Exercise:
Extract exactly and only the lines of the data below, starting at the line with "ബാലൻ ഹാളിൽ 16ന്" and stopping after the final line.

(Collected data)
•••••
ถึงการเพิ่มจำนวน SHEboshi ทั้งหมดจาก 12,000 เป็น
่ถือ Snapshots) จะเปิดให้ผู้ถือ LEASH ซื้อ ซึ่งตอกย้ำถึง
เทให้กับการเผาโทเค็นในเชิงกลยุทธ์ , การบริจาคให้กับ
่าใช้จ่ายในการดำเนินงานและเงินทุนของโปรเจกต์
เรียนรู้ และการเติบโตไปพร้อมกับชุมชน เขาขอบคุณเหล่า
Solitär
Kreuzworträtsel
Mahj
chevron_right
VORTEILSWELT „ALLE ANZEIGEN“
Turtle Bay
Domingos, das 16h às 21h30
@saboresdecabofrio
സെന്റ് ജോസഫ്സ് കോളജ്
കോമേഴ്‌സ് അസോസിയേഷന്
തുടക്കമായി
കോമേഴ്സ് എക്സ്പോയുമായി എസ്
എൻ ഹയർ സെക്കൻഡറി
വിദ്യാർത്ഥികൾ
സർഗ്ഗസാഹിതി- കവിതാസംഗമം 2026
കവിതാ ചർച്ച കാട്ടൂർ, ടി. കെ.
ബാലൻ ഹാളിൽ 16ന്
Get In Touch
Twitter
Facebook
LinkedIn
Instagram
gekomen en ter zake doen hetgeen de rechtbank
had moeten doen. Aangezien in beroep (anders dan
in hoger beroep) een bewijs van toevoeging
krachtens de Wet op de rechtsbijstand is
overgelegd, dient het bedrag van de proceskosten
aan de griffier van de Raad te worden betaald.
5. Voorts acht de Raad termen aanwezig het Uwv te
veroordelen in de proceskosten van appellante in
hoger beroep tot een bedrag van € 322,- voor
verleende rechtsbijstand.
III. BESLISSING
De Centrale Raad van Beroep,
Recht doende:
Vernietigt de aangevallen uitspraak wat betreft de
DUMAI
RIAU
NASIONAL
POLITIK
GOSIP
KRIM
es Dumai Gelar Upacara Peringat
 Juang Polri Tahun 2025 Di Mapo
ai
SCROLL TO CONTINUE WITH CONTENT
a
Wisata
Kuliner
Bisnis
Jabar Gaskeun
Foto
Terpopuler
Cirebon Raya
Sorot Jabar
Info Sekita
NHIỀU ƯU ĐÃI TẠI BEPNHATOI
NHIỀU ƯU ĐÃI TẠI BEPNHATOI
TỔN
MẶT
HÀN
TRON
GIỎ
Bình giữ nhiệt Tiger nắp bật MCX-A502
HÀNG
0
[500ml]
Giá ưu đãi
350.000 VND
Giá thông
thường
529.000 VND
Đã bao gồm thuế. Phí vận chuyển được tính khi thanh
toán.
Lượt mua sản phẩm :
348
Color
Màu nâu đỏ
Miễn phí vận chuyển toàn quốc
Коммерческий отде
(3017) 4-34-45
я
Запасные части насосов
•••••
Task answer:
ബാലൻ ഹാളിൽ 16ന്
Get In Touch
Twitter
Facebook
LinkedIn
Instagram
gekomen en ter zake doen hetgeen de rechtbank
had moeten doen. Aangezien in beroep (anders dan
in hoger beroep) een bewijs van toevoeging
krachtens de Wet op de rechtsbijstand is
overgelegd, dient het bedrag van de proceskosten
aan de griffier van de Raad te worden betaald.
5. Voorts acht de Raad termen aanwezig het Uwv te
veroordelen in de proceskosten van appellante in
hoger beroep tot een bedrag van € 322,- voor
verleende rechtsbijstand.
III. BESLISSING
De Centrale Raad van Beroep,
Recht doende:
Vernietigt de aangevallen uitspraak wat betreft de
DUMAI
RIAU
NASIONAL
POLITIK
GOSIP
KRIM
es Dumai Gelar Upacara Peringat
 Juang Polri Tahun 2025 Di Mapo
ai
SCROLL TO CONTINUE WITH CONTENT
a
Wisata
Kuliner
Bisnis
Jabar Gaskeun
Foto
Terpopuler
Cirebon Raya
Sorot Jabar
Info Sekita
NHIỀU ƯU ĐÃI TẠI BEPNHATOI
NHIỀU ƯU ĐÃI TẠI BEPNHATOI
TỔN
MẶT
HÀN
TRON
GIỎ
Bình giữ nhiệt Tiger nắp bật MCX-A502
HÀNG
0
[500ml]
Giá ưu đãi
350.000 VND
Giá thông
thường
529.000 VND
Đã bao gồm thuế. Phí vận chuyển được tính khi thanh
toán.
Lượt mua sản phẩm :
348
Color
Màu nâu đỏ
Miễn phí vận chuyển toàn quốc
Коммерческий отде
(3017) 4-34-45
я
Запасные части насосов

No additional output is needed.